Tuteria is an online platform that connects people who are seeking to learn anything with those who live near them and are available to teach them.
Developed by Godwin Benson, a systems engineer from Lagos, Nigeria, it provides an environment that offers safety, accountability and quality.
“The platform is a simple but innovative peer-to-peer learning platform that allows people who want to learn any skill, whether formal or informal, to connect with anyone that is offering that skill. For instance someone wishing to learn to play a violin or improve their maths skills can connect with someone near them who can offer such lessons. The tutors and the learners form an online community where they connect and if suitability is established, then they meet offline for the exchange. Both tutors and learners are thoroughly vetted to ensure safety, accountability and delivery of quality learning experiences.”
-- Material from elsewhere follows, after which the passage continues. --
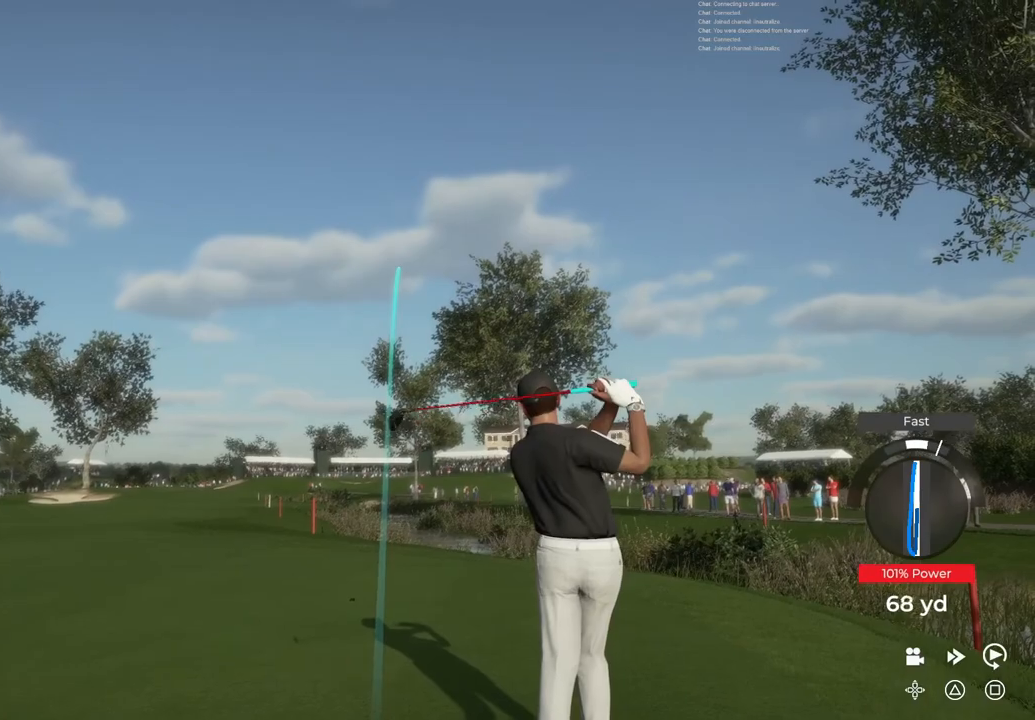
{"buttons": ["TRIANGLE"], "left_stick": "center", "right_stick": "center", "events": [[267, "TRIANGLE", "down"]]}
“Globally, conventional methods of education and learning are being challenged. They are moving from centralised to distributed, from standardised to personalised. These trends have repeatedly demonstrated their ability to deliver better learning outcomes and Tuteria fits in well with this trend and it is a trend that the IPA judges would like to encourage on the continent.”
The Plate Package (PLPAK)
The Plate Package (PLPAK) software package perform structural analysis of the technical drawings or designs of a building to check if the slabs and foundations will be structurally sound. It was conceived of by Dr. Youssef Rashed, a professor of Structural Engineering at Cairo University.
The PLPAK system analyses, and designs, building slabs and foundation plates. It enables engineers to easily model huge practical building slabs over sophisticated foundation models in a more realistic way, eliminating human error, the judges say.
“African cities are growing rapidly and with it the need for infrastructure developments to support the growing population. Unfortunately, most of African infrastructure growth, especially buildings, are unplanned and untested in large part due to the huge costs associated with verifying the integrity and stability of these structures.”
“PLPAK seeks to cure this deficiency by providing a low-cost, easy-to-use tool for the building industry. Additionally, as a platform technology, PLPAK showcases Africa’s R&D capacity while also allowing researchers to develop their own add-ons on the platform leading to the developments of centres of excellence at universities in different countries.”